- _Что нужно сделать_
В отрывке о молодом поколении возьмите фрагмент от слов «Молодое поколение» до слов «быть целью жизни.» включительно. Замените в нем «кожей» на «чешуей» и приведите получившийся фрагмент целиком.

- _Фрагмент документа_
Молодое поколение

Чапек Карел

Каждый раз, когда я читаю о молодом поколении в литературе, в искусстве и бог знает в чем, я на мгновение становлюсь в тупик. Мне начинает казаться, будто пишущие особо хотят подчеркнуть, что речь идет о поколении каких-то двуногих или покрытых кожей. Люди всех поколений, известных мне, ходят на двух ногах, и все они покрыты кожей; все поколения, которые сегодня можно встретить, в сущности — молодые. Если же действительно встречаются старики в буквальном смысле этого слова, то они пережиток прошлых эпох; но они чрезвычайно редки, и их следовало бы хранить, как реликвии. Мы же, все прочие, — от десяти до восьмидесяти лет, — молодежь; вопрос о возрасте был снят как бы по молчаливому уговору, перестал быть целью жизни.

- _Извлеченные данные_

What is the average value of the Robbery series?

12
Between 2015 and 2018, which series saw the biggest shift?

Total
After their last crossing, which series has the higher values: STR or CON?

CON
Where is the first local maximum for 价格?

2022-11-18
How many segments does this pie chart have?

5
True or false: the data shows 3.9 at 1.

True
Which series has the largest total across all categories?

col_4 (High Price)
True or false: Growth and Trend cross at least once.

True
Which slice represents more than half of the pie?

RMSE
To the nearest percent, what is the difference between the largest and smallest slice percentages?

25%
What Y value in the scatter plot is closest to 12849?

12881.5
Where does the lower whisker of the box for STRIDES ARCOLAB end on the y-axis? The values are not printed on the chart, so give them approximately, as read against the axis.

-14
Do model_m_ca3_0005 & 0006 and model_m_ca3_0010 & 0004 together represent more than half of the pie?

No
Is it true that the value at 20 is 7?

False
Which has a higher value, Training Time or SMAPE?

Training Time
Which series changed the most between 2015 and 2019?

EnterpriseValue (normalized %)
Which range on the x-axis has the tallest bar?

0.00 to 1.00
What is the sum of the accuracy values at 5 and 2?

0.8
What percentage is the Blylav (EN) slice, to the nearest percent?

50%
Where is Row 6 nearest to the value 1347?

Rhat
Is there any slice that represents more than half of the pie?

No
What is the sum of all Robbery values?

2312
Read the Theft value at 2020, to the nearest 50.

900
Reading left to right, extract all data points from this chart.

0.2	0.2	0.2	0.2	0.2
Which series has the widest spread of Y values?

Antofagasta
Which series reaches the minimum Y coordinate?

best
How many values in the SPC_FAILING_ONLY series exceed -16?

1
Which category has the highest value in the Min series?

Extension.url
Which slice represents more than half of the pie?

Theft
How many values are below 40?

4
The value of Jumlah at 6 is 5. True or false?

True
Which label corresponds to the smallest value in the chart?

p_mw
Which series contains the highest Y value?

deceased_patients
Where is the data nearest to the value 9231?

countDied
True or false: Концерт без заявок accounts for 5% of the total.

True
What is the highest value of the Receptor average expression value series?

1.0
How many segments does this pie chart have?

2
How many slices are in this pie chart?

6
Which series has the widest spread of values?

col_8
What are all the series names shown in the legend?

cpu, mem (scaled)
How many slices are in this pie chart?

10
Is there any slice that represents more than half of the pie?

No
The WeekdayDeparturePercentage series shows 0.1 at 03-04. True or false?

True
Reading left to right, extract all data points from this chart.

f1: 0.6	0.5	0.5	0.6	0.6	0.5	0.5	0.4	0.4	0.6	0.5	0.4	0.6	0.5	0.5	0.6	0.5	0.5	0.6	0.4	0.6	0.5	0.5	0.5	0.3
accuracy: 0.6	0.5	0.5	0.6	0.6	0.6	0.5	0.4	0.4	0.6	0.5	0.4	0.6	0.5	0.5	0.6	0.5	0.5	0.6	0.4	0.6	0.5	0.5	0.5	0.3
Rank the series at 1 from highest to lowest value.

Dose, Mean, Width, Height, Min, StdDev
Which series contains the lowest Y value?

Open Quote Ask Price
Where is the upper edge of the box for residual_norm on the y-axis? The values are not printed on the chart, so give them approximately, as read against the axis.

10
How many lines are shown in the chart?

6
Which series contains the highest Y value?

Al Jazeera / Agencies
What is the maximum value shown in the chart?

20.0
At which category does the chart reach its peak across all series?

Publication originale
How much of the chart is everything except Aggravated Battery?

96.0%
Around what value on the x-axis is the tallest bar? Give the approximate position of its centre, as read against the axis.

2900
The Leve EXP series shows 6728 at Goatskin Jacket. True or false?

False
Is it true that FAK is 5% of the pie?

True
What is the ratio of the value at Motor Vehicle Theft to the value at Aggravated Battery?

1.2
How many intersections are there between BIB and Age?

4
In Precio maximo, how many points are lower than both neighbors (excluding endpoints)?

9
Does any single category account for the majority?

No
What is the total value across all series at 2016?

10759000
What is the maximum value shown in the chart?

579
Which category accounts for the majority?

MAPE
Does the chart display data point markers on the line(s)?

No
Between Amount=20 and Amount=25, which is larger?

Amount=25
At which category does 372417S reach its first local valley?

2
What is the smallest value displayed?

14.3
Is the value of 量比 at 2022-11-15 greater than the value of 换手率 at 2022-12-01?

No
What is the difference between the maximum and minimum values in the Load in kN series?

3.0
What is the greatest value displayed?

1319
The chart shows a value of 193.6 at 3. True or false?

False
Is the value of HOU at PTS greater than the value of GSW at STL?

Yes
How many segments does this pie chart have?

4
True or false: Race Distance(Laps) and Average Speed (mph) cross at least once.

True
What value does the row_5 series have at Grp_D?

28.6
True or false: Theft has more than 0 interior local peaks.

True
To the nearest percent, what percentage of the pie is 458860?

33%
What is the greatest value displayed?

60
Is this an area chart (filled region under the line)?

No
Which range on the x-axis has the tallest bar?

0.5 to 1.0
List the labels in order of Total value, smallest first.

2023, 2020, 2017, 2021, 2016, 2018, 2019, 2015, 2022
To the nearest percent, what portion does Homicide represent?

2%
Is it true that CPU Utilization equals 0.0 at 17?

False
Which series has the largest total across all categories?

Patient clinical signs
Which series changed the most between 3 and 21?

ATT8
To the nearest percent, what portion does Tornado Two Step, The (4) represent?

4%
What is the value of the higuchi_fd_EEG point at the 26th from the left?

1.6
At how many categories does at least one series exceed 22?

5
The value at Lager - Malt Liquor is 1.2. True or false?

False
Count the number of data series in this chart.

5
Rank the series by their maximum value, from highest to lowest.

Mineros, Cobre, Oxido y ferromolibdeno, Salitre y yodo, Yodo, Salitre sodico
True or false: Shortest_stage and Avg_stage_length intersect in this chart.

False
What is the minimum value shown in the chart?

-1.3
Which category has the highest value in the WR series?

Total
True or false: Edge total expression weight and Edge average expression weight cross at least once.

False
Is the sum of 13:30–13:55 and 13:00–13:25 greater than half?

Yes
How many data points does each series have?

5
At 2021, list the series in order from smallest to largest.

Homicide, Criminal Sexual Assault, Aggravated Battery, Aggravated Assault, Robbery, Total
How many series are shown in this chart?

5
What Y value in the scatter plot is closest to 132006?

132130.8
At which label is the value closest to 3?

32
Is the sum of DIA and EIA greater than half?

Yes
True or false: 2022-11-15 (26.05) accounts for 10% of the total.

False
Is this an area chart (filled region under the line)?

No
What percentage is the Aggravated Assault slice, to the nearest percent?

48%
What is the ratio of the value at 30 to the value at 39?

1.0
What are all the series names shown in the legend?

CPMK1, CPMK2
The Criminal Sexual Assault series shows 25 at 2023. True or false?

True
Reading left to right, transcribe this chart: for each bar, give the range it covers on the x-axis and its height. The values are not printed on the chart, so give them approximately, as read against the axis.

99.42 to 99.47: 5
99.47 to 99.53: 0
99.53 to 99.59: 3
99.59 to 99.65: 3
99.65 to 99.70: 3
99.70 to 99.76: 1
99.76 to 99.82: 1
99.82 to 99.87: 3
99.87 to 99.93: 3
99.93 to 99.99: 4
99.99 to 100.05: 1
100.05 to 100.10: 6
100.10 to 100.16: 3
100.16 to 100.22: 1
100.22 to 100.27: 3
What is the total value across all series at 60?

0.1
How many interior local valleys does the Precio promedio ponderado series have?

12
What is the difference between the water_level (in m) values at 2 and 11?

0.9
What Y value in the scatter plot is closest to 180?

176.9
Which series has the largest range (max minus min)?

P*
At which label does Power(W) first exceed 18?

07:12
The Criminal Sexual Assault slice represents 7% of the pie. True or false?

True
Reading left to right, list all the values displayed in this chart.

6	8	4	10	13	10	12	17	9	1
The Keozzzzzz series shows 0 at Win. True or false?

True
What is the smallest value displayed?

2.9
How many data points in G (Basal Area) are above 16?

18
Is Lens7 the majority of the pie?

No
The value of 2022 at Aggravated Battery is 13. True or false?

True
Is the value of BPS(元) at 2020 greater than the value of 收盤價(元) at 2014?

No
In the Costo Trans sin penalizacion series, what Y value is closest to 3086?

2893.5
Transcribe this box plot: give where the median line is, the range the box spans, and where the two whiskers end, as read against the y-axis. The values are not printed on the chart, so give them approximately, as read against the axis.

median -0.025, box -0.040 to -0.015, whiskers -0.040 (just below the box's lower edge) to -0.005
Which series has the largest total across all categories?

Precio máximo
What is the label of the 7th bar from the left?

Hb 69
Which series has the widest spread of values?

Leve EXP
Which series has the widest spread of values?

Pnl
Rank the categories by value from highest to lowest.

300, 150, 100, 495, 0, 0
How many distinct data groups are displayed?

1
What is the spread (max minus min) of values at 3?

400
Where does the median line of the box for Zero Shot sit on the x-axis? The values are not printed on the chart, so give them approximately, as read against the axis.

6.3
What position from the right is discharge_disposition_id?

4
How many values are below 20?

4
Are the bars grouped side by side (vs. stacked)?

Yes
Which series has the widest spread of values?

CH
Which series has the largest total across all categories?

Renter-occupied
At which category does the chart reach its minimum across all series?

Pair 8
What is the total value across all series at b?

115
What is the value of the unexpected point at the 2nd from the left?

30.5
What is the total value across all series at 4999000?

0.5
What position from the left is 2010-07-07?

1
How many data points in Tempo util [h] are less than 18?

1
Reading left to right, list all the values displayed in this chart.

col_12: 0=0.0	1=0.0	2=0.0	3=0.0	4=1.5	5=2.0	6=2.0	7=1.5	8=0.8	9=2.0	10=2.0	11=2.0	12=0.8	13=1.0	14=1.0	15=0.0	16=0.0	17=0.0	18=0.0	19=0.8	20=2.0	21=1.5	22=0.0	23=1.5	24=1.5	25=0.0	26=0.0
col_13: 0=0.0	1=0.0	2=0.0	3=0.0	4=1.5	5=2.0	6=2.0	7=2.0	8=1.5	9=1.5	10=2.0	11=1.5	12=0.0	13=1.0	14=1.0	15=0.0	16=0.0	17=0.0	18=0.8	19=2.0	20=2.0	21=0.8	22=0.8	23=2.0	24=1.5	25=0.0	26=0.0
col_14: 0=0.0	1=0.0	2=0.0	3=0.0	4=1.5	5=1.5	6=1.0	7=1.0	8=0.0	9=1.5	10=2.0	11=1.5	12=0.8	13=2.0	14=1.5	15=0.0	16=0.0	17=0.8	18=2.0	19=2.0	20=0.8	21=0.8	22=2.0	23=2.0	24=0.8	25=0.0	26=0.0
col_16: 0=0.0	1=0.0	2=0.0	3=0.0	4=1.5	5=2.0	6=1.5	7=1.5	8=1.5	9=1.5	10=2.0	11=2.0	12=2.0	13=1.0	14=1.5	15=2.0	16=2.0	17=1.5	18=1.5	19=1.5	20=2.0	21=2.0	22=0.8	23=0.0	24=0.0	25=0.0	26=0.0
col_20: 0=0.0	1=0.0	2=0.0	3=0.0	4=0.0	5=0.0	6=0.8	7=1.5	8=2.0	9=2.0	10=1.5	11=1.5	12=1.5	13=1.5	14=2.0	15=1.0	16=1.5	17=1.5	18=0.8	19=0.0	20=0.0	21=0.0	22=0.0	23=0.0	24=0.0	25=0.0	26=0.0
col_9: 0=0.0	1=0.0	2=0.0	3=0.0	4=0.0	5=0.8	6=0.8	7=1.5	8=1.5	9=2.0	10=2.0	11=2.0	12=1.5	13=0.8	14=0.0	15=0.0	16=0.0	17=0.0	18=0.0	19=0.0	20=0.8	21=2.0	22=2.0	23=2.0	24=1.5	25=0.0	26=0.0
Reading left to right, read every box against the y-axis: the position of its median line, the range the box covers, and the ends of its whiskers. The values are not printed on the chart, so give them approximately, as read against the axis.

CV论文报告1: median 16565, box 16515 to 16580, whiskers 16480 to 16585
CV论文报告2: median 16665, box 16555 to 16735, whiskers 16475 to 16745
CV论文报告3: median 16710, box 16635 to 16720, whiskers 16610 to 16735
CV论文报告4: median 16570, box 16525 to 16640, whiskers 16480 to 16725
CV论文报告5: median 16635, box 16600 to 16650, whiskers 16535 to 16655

- _Поле ответа_
Молодое поколение

Чапек Карел

Каждый раз, когда я читаю о молодом поколении в литературе, в искусстве и бог знает в чем, я на мгновение становлюсь в тупик. Мне начинает казаться, будто пишущие особо хотят подчеркнуть, что речь идет о поколении каких-то двуногих или покрытых чешуей. Люди всех поколений, известных мне, ходят на двух ногах, и все они покрыты чешуей; все поколения, которые сегодня можно встретить, в сущности — молодые. Если же действительно встречаются старики в буквальном смысле этого слова, то они пережиток прошлых эпох; но они чрезвычайно редки, и их следовало бы хранить, как реликвии. Мы же, все прочие, — от десяти до восьмидесяти лет, — молодежь; вопрос о возрасте был снят как бы по молчаливому уговору, перестал быть целью жизни.